● Problem
Look through the data below and, wherever a line carries the word "Figure", please copy that line.

● Information provided
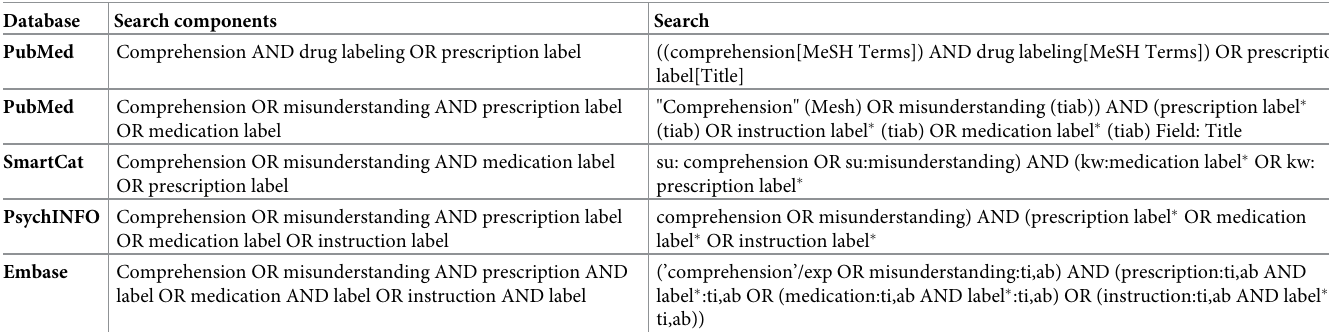
Table 1. Search strategy in electronic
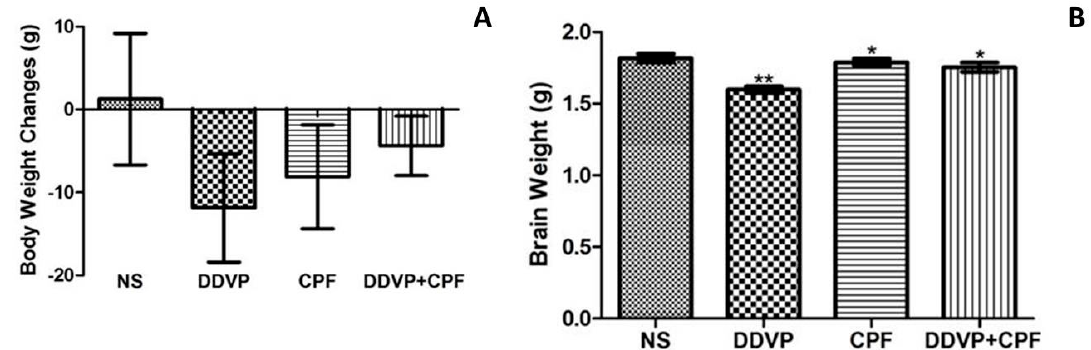
Figure 1. Exposures to dichlorvos (DDVP) and chlorpyrifos (CPF) results in loss of body and brain weight ( A ) Body weight of control and exposed/treated rats ( B ) Brain weight of control and exposed/treated rats. Double asterisks (**) indicate a significant ( p ≤ 0.05) reduction when compared with all groups, while a single asterisk (*) indicates a significant ( p ≤ 0.05) when compared with normal saline (NS). One-way analysis of variance (ANOVA) with a post hoc Bonferroni’s multiple comparison test.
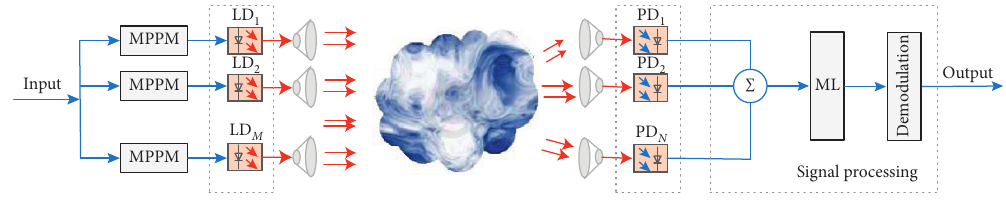
Figure 1: WOC MIMO system with M LDs and N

● Completed task
Figure 1. Exposures to dichlorvos (DDVP) and chlorpyrifos (CPF) results in loss of body and brain weight ( A ) Body weight of control and exposed/treated rats ( B ) Brain weight of control and exposed/treated rats. Double asterisks (**) indicate a significant ( p ≤ 0.05) reduction when compared with all groups, while a single asterisk (*) indicates a significant ( p ≤ 0.05) when compared with normal saline (NS). One-way analysis of variance (ANOVA) with a post hoc Bonferroni’s multiple comparison test.
Figure 1: WOC MIMO system with M LDs and N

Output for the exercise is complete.